Work request: Format the lines from the one containing "### Tecnologias utilizadas 🔧" through the end of the records, both included, as a Markdown table with the columns Row and Line. Give each line its own numbered row, skip blank lines, and leave the pictures out.

::::

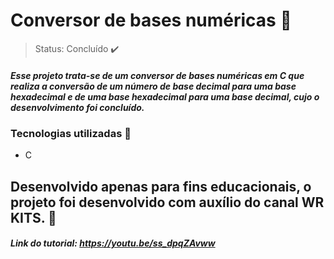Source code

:# Conversor de bases numéricas 🔄

> Status: Concluído ✔️

##### Esse projeto trata-se de um conversor de bases numéricas em C que realiza a conversão de um número de base decimal para uma base hexadecimal e de uma base hexadecimal para uma base decimal, cujo o  desenvolvimento foi concluído.

### Tecnologias utilizadas 🔧
 - C
   
## Desenvolvido apenas para fins educacionais, o projeto foi desenvolvido com auxílio do canal WR KITS. 👾

##### Link do tutorial: https://youtu.be/ss_dpqZAvww
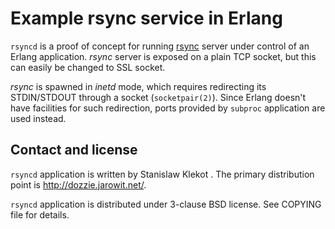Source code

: Example rsync service in Erlang
===============================

`rsyncd` is a proof of concept for running [rsync](http://rsync.samba.org/)
server under control of an Erlang application. *rsync* server is exposed on
a plain TCP socket, but this can easily be changed to SSL socket.

*rsync* is spawned in *inetd* mode, which requires redirecting its
STDIN/STDOUT through a socket (`socketpair(2)`). Since Erlang doesn't have
facilities for such redirection, ports provided by `subproc` application are
used instead.


Contact and license
-------------------

`rsyncd` application is written by Stanislaw Klekot <dozzie at jarowit.net>.
The primary distribution point is <http://dozzie.jarowit.net/>.

`rsyncd` application is distributed under 3-clause BSD license. See COPYING
file for details.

::::

Result:
| Row | Line |
|---|---|
| 1 | ### Tecnologias utilizadas 🔧 |
| 2 |  - C |
| 3 | ## Desenvolvido apenas para fins educacionais, o projeto foi desenvolvido com auxílio do canal WR KITS. 👾 |
| 4 | ##### Link do tutorial: https://youtu.be/ss_dpqZAvww |
| 5 | Source code |
| 6 | : Example rsync service in Erlang |
| 7 | =============================== |
| 8 | `rsyncd` is a proof of concept for running [rsync](http://rsync.samba.org/) |
| 9 | server under control of an Erlang application. *rsync* server is exposed on |
| 10 | a plain TCP socket, but this can easily be changed to SSL socket. |
| 11 | *rsync* is spawned in *inetd* mode, which requires redirecting its |
| 12 | STDIN/STDOUT through a socket (`socketpair(2)`). Since Erlang doesn't have |
| 13 | facilities for such redirection, ports provided by `subproc` application are |
| 14 | used instead. |
| 15 | Contact and license |
| 16 | ------------------- |
| 17 | `rsyncd` application is written by Stanislaw Klekot <dozzie at jarowit.net>. |
| 18 | The primary distribution point is <http://dozzie.jarowit.net/>. |
| 19 | `rsyncd` application is distributed under 3-clause BSD license. See COPYING |
| 20 | file for details. |